We had to decide how to fix all that and not spend more money than we had to play with. At a personal level I loath dealing with Software Vendors – the licencing terms require a mammoth amount of time/brainpower to work out what you are and aren’t allowed to do and in some cases, the licencing terms feel more like a way to gouge more money out of you than a reflection of their value. Then come the audits…

If car manufacturers tried to sell you a “cheap” car and then charge you extra to have a passenger, I wonder how quickly they would go out of business? Why do people put up with this from Software Vendors?

At a professional level, compliance costs to ensure that licences that are used are legal and that we are not breaking the terms of use can get expensive and in a small business you don’t have someone to manage that for you. Having read the first 8 pages of Microsoft’s Terminal Services Licencing documentation and still being unclear as to what we were actually allowed to use was just painful.

Lastly, I feel these days that Vendors are actively trying to lock you into their solutions and when running a business that is a major hidden cost to consider when selecting a solution. I would prefer to spend a little more on initial implementation if that saves running costs down the track than I would to buy something more cheaply up front which ends up costing much more in the log run.

So we decided to look at (free) Open solutions that would meet our needs.

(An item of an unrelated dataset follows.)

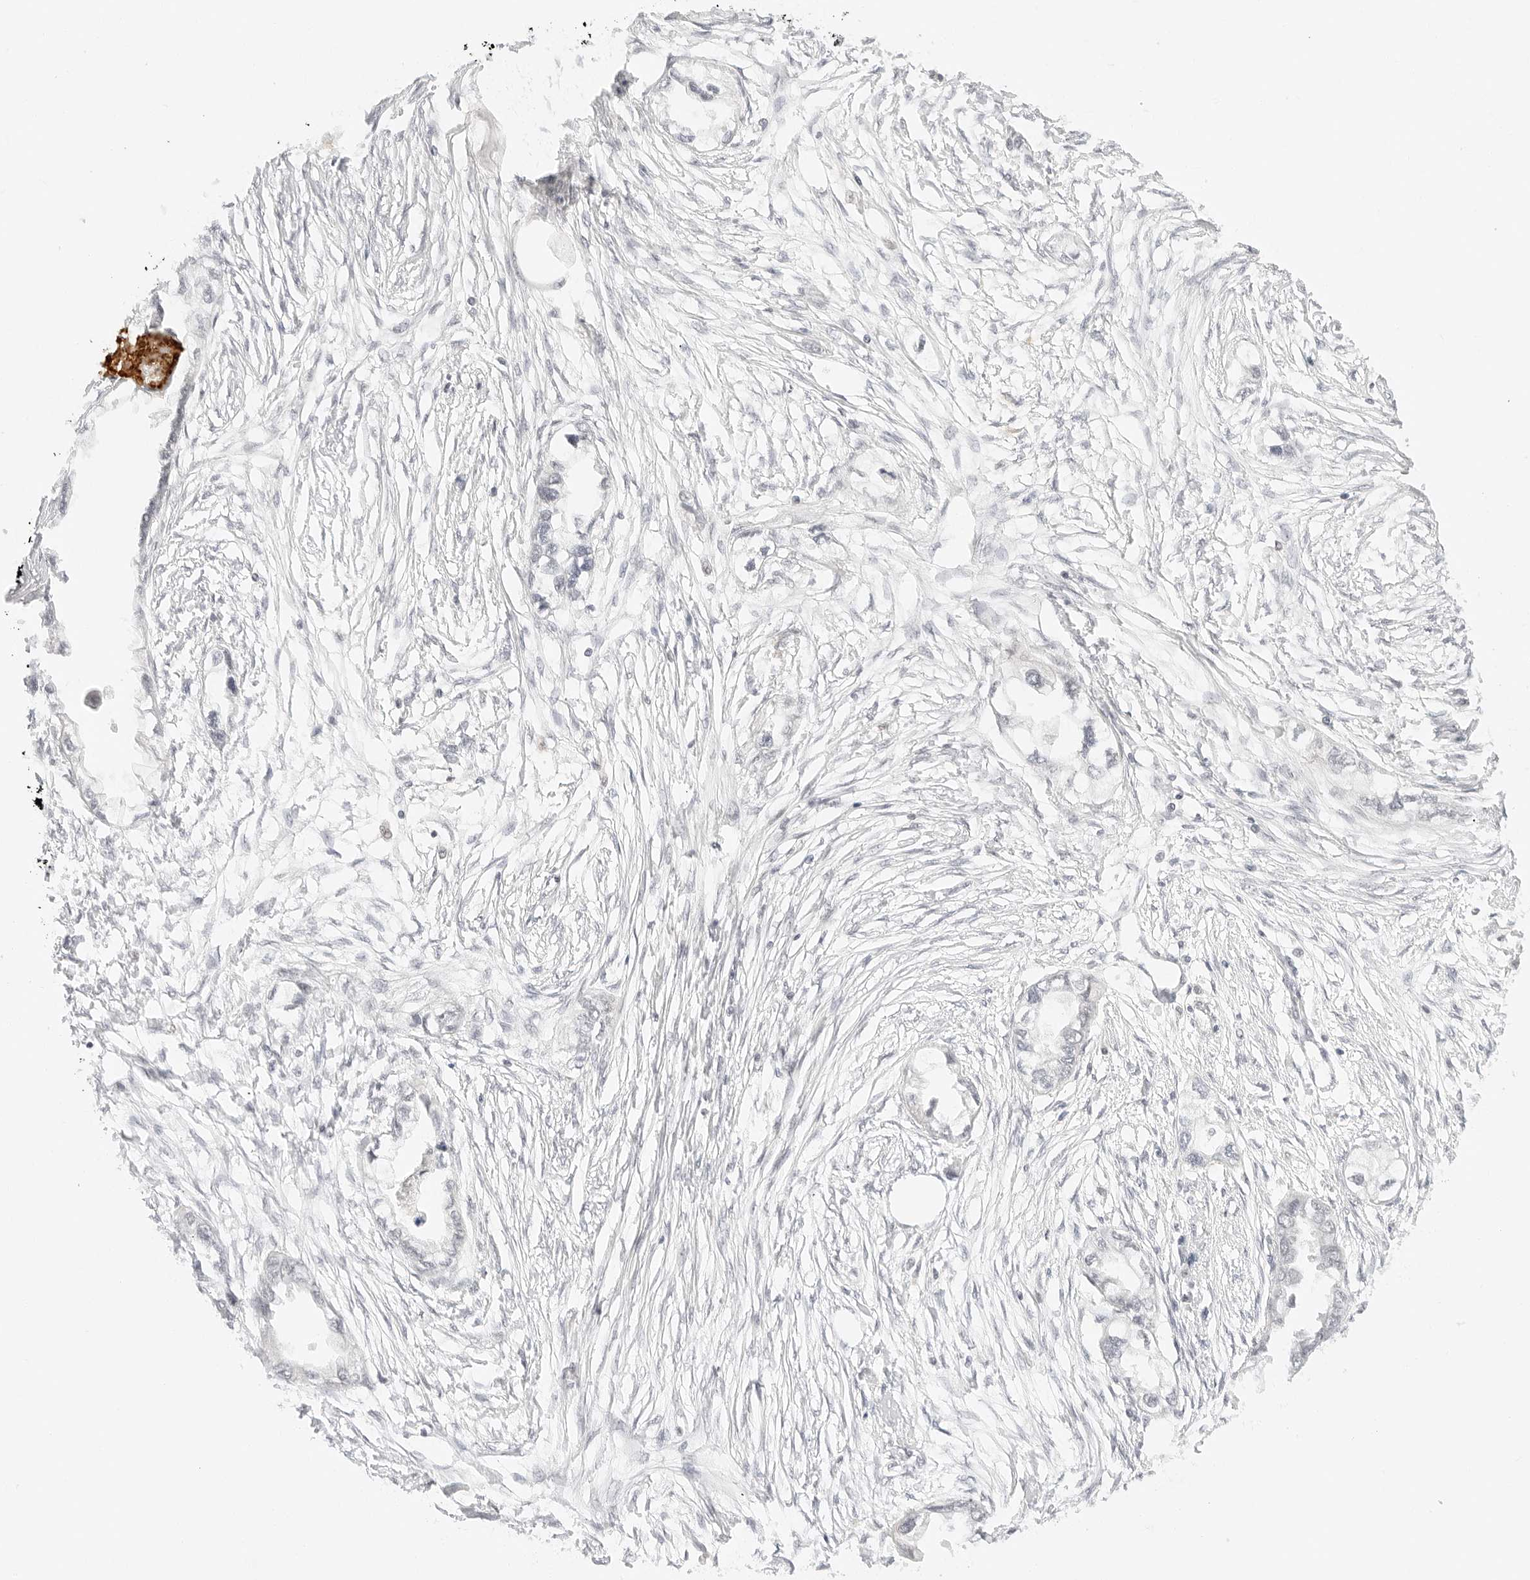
{"staining": {"intensity": "negative", "quantity": "none", "location": "none"}, "tissue": "endometrial cancer", "cell_type": "Tumor cells", "image_type": "cancer", "snomed": [{"axis": "morphology", "description": "Adenocarcinoma, NOS"}, {"axis": "morphology", "description": "Adenocarcinoma, metastatic, NOS"}, {"axis": "topography", "description": "Adipose tissue"}, {"axis": "topography", "description": "Endometrium"}], "caption": "Protein analysis of endometrial adenocarcinoma shows no significant positivity in tumor cells. Nuclei are stained in blue.", "gene": "POLR3C", "patient": {"sex": "female", "age": 67}}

In some instances we went with proprietary solutions where we couldn’t find a good alternative. We’ll be sharing that with you over the coming months. We’ll be focussing on two main areas – Systems Administration and Development. We will discuss the approach to both we took and the platforms we decided to work with.



Open Source for Small Business

September 24, 2008


We work for a small business and we are utilising Open Source systems to reduce costs and improve our efficiency. We plan to document what we have been working on over the coming months as a way of contributing back to the community at large.

The good and the bad will be discussed here. Hope you find it interesting.